BU spokesperson Colin Riley said the Peace Corps’ ranking is important to the university because it speaks for the alumni volunteers’ experience as students.

“We have students from a wide range of backgrounds who have a commitment to service, to their fellow human beings,” Riley said, “and recognize that it’s an opportunity for them to get experience and have a positive impact in people around the world, their understanding of the generosity and compassion and empathy of U.S. citizens.”

Yizhou Sun, a junior in the Questrom School of Business, said as an international student, he has heard little of the Peace Corps but thinks the ranking means BU has a good atmosphere of volunteership. He said volunteering is not that popular in Questrom due to the academic competition students face.

“We’re more looking for some internships that can help our future,” Sun said.

Bridget Hallisey, a junior in the College of Arts and Sciences, said the time commitment required by the Peace Corps is one of the key concerns a student might have about volunteering with the program.

“If I’d had all the time in the world, I would love to do something like that,” Hallisey said.

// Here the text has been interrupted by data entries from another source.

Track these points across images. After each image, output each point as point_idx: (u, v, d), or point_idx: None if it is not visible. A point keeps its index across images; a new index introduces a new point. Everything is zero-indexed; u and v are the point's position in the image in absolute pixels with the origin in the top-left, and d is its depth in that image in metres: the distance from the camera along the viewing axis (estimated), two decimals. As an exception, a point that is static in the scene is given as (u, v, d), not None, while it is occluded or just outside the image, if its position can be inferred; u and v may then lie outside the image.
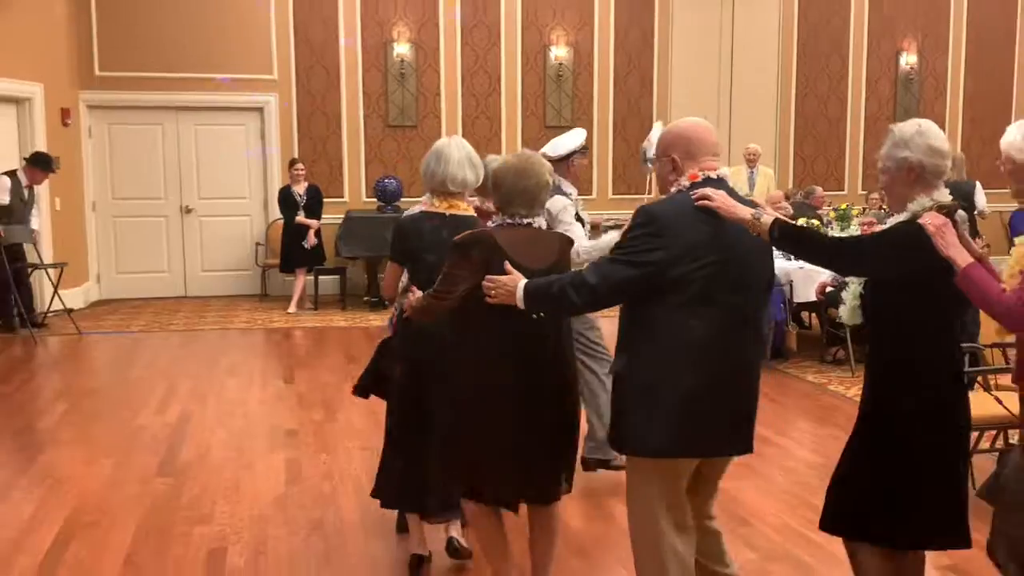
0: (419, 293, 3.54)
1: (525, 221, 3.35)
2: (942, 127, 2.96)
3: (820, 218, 9.12)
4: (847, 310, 3.06)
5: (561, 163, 4.82)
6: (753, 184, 10.76)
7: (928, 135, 2.90)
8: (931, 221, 2.77)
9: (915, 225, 2.79)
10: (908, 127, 2.93)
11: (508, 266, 3.15)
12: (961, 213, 2.96)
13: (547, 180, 3.38)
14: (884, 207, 10.67)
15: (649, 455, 2.95)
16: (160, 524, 4.50)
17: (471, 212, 3.89)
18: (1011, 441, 4.68)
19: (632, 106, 12.32)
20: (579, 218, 4.81)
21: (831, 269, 3.33)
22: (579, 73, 12.26)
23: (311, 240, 10.63)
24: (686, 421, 2.88)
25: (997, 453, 4.54)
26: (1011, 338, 2.97)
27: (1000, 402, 4.11)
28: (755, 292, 3.03)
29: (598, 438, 4.83)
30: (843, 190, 12.87)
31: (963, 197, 8.73)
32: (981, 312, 3.60)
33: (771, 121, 12.88)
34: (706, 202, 2.89)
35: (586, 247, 4.43)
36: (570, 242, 3.56)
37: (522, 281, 3.09)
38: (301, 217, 10.63)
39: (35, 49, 10.07)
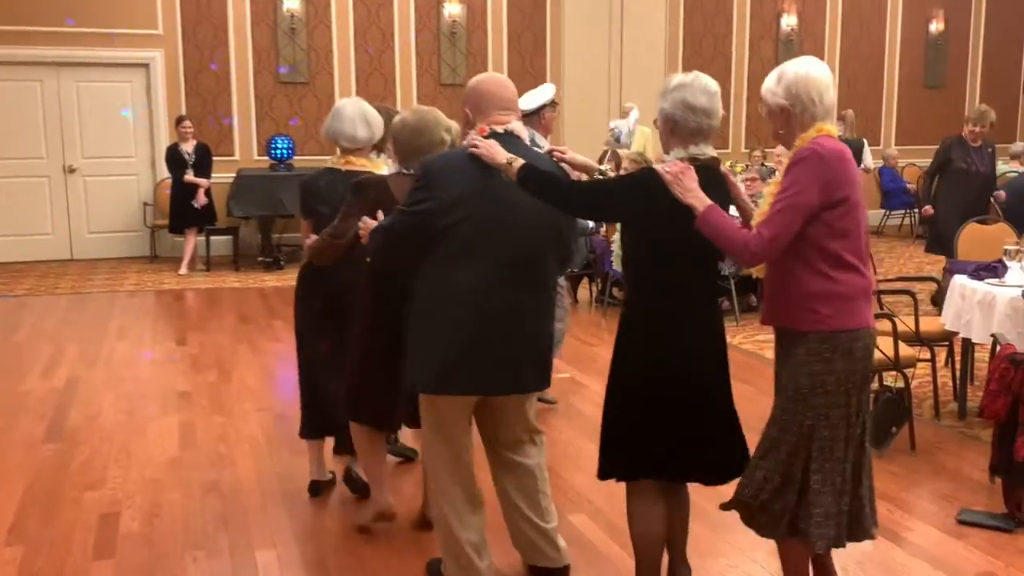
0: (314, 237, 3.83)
1: None
2: (820, 86, 2.90)
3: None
4: (616, 259, 3.18)
5: (532, 116, 5.18)
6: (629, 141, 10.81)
7: (687, 89, 2.90)
8: (669, 169, 2.82)
9: (652, 172, 2.86)
10: (674, 79, 2.95)
11: (366, 219, 3.33)
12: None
13: (442, 137, 3.50)
14: (765, 163, 10.98)
15: (422, 392, 3.17)
16: (48, 491, 4.41)
17: (370, 167, 4.03)
18: (886, 383, 4.78)
19: (526, 64, 12.33)
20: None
21: (576, 215, 3.37)
22: (473, 31, 12.20)
23: (201, 199, 10.41)
24: (451, 363, 3.05)
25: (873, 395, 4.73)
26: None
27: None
28: (534, 236, 3.10)
29: None
30: (727, 148, 13.05)
31: (852, 154, 9.01)
32: None
33: (659, 80, 12.94)
34: (473, 150, 3.01)
35: None
36: None
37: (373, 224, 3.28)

Laura Dziuban, the academic programs administrator at the Center for English Language and Orientation Programs at Boston University, said she thinks the ranking shows a lot of students in BU are interested in humanitarian works.

“They’re interested in helping others, going to other places around the world, perhaps not necessarily going after big money making jobs right after graduation,” Dziuban said, “but instead doing something that has a positive impact for others.”